Like all state agencies, Cal Fire took some big hits during the recession. In 2008, for example, former Gov. Arnold Schwarzenegger and lawmakers, desperate for ways to find cash as the state swam in red ink, budgeted just $69 million for the emergency fund but had to spend more than $500 million.

H.D. Palmer, a spokesman for the state Department of Finance, said Gov. Jerry Brown has tried to more realistically plan for the numerous devastating wildfires hitting the state in recent years as the drought continues to take a toll.

This year, state leaders settled on a number for the e-fund by averaging the most expensive five years of the past decade, instead of just an average of the last five years. But it still won't be enough. The total emergency budget this year was set at $392 million for the fiscal year that began July 1, but as of this week, Cal Fire had already spent more than $276 million.

Palmer stressed, however, that these are budgeted numbers, not real cash. The state, he said, will always make resources available to respond to disasters.
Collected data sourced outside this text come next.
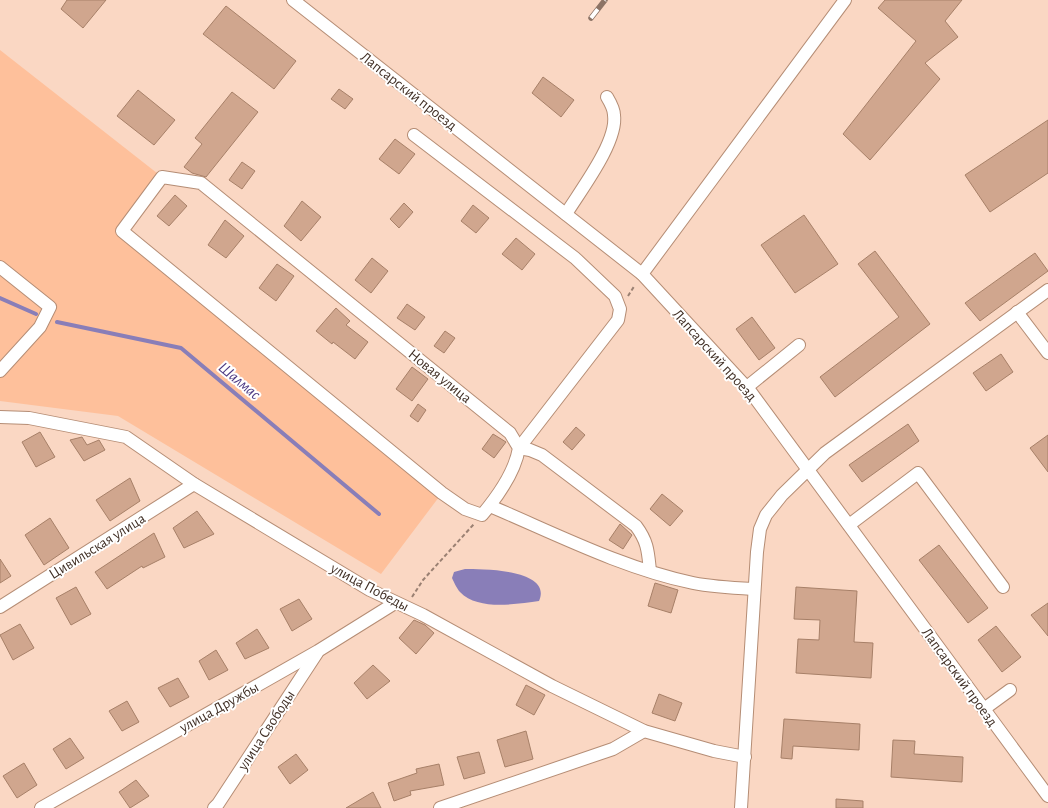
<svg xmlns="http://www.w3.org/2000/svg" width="1048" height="808" font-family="'Alegreya Sans',sans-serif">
<rect width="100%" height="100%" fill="#fad7c3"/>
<!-- green -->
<path fill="#fec09b" d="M0,50L162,177L122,231L442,493L381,574L118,416L0,401Z"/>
<!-- water -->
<path fill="#897eb8" d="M465,569C482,569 553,569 539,601C516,604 478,611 460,592C457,589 454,582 452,578L454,572Z"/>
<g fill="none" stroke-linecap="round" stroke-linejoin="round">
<!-- stream -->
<g stroke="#897eb8" stroke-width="4">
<path d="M0,298L36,314"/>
<path d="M57,322L181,348L379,514"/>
</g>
</g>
<!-- building -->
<g fill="#d0a68e" stroke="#a78068">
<path d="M67,0H106L83,28L61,9Z"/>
<path d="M885,0H962L945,21L958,37L925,63L940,79L870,160L843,134L916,41L878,8Z"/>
<path d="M226,6L296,61L274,89L203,34Z"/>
<path d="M543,77L574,100L561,117L532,93Z"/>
<path d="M339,89L353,99L345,109L331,99Z"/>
<path d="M138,90L175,120L154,145L117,116Z"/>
<path d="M232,92L258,112L206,177L192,173L184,167L202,144L195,138Z"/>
<path d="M1048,120V173L990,212L965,175Z"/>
<path d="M395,139L415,154L399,174L379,159Z"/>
<path d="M242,162L255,171L242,189L229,180Z"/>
<path d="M175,195L187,206L169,226L157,216Z"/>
<path d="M302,201L321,217L301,241L284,226Z"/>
<path d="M404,203L413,212L399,228L390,219Z"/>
<path d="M473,205L489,218L476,233L461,221Z"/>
<path d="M804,215L838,264L795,293L761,245Z"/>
<path d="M225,220L244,236L226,258L208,245Z"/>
<path d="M516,238L535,254L522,270L502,254Z"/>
<path d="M875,251L930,324L835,397L820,377L899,317L858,264Z"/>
<path d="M1035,253L1048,271L980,321L965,303Z"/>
<path d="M372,258L388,271L371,293L355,280Z"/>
<path d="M277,264L294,276L276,301L259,288Z"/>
<path d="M407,304L425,317L415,330L397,318Z"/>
<path d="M336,308L350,321L346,325L368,342L355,359L333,342L332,344L316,331Z"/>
<path d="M752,317L775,348L759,360L736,329Z"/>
<path d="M445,331L455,338L444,353L434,346Z"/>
<path d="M1001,354L1013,372L986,391L973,373Z"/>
<path d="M412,367L428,379L412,401L396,389Z"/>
<path d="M418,404L426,410L418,422L410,416Z"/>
<path d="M908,424L919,441L862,482L849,465Z"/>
<path d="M576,427L585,435L572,450L563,442Z"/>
<path d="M40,432L55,457L36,467L22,442Z"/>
<path d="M493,434L506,442L494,458L482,449Z"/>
<path d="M1048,435V472L1030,448Z"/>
<path d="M82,437L87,445L99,440L105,450L84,461L70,440Z"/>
<path d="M130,478L140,501L110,521L96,500Z"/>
<path d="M662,494L683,511L670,526L650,509Z"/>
<path d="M197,511L214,534L184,548L173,528Z"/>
<path d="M50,518L69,548L44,565L25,535Z"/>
<path d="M620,524L632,535L623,549L609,540Z"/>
<path d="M154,533L165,557L143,568L142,566L107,589L95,572Z"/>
<path d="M939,545L988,608L968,623L919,560Z"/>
<path d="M0,559L11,576L0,583Z"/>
<path d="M655,583L678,590L671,613L648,606Z"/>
<path d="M76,587L91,614L71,625L56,598Z"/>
<path d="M796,587L857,591L854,642L873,643L871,678L796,673L798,639L819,640L820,620L794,619Z"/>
<path d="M299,599L312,619L292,631L280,609Z"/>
<path d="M1048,603V636L1031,615Z"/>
<path d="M414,620L425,625L434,633L416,654L399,638Z"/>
<path d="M20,624L34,648L13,660L0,635Z"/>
<path d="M996,626L1021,657L1002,672L978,640Z"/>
<path d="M257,629L269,648L245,659L236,643Z"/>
<path d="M216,650L228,670L209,680L199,661Z"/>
<path d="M373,665L390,681L367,699L354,683Z"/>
<path d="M178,678L189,697L170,707L158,688Z"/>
<path d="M526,685L545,695L534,715L516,705Z"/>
<path d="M659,694L682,703L675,721L652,713Z"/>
<path d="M127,701L139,722L122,731L109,711Z"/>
<path d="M784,719L860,724L859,750L793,746L792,759L781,758Z"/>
<path d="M526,731L533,759L505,767L497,740Z"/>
<path d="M70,738L84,758L66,769L53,749Z"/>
<path d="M893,740L915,741L914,754L963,757L962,782L891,777Z"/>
<path d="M479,752L485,773L464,779L457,757Z"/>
<path d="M296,754L308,770L290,784L278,767Z"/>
<path d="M24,763L37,785L17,798L3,776Z"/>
<path d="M439,764L444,785L410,791L411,795L394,801L388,783L417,773L416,769Z"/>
<path d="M136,780L149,796L130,808L119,792Z"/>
<path d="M373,792L381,808H346Z"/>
<path d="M836,799L863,801V808H836Z"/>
</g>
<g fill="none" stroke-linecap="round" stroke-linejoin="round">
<defs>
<g id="minor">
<path d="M293,0L642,274L750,391L1048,796"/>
<path d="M414,135L575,258L615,296L620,309L618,320L519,448"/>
<path d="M162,177L201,183L510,433L519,448C515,472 498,496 482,515L465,509L442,493L122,231Z"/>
<path d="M566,214C580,191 618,142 614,115C614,109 610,102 607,97"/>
<path d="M0,267L50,307L40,327L0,371"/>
<path d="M642,274L845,0"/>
<path d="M1017,312L1048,353"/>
<path d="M747,387L799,345"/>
<path d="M0,417L29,418L126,437L194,484L370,590L423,615L552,686L644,731L714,751L745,757"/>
<path d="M519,448L530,450L542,455L636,526C648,542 648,552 650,571"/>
<path d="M490,506C556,534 622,568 693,583C713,587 734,588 754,589"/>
<path d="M849,525L918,473L1003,587"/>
<path d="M0,607L194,484"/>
<path d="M984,709L1010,690"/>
<path d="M41,808L318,651L395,603"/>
<path d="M214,808L218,804L317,653"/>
<path d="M440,808L613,749L644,731"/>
<path d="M741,808L757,552L760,529L766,515L782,495L825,453L1048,290"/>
</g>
</defs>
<!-- minor casing -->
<use href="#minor" stroke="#b58d75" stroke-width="14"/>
<!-- path -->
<g stroke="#9a8072" stroke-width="2" stroke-dasharray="4 2.5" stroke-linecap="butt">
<path d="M628,296L635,285"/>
<path d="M412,597L423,580L474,524"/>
</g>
<!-- minor -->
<use href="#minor" stroke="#fff" stroke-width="12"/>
<defs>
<path id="rail" d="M591,18L605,0"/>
</defs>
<!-- rail casing -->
<use href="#rail" stroke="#8d7466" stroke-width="5.5"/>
<!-- rail -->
<use href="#rail" stroke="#fff" stroke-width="4" stroke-dasharray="11" stroke-linecap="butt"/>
</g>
<g text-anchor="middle" stroke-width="4" stroke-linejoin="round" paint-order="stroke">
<!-- street labels -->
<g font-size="15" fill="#402f25" stroke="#fff">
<text transform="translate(409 91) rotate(38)" y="5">Лапсарский проезд</text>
<text transform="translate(715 355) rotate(48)" y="5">Лапсарский проезд</text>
<text transform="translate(440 376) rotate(39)" y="5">Новая улица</text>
<text transform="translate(97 546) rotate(-32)" y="5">Цивильская улица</text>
<text transform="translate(370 587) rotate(28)" y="5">улица Победы</text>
<text transform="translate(960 677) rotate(54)" y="5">Лапсарский проезд</text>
<text transform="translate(219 707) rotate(-29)" y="5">улица Дружбы</text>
<text transform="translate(266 730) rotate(-57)" y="5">улица Свободы</text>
</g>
<!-- water labels -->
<g font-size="16" font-style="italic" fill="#4d3a83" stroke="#fff">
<text transform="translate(240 380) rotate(40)" y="6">Шалмас</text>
</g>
</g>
</svg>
For example, in the last few weeks Brown authorized the hiring of an additional 150 firefighters through the end of the calendar year, extended some leases on private helicopters and approved the purchase of new buckets that can draw water from more shallow reservoirs.

Any cost overruns come from a state reserve, known as the "special fund for economic uncertainties." It's basically the pot of money that covers any disaster, from earthquakes to wildfires to flooding. Brown has made growing that reserve a priority; it’s set at $1.1 billion this year.

Pimlott said fire and finance officials are also engaging in bigger conversations about whether larger permanent changes need to take place at Cal Fire -- from year-round staffing to updating technology and equipment. The agency is in the process of replacing its Vietnam-era helicopters and updating its overall communication and predictive technologies.

"Long term, those are some discussions we have to look at," he said. "These fire conditions are really here to stay, and while we may have more intense years and then less intense years, depending on rainfall patterns, etc., the overall trend is toward a year-round fire season."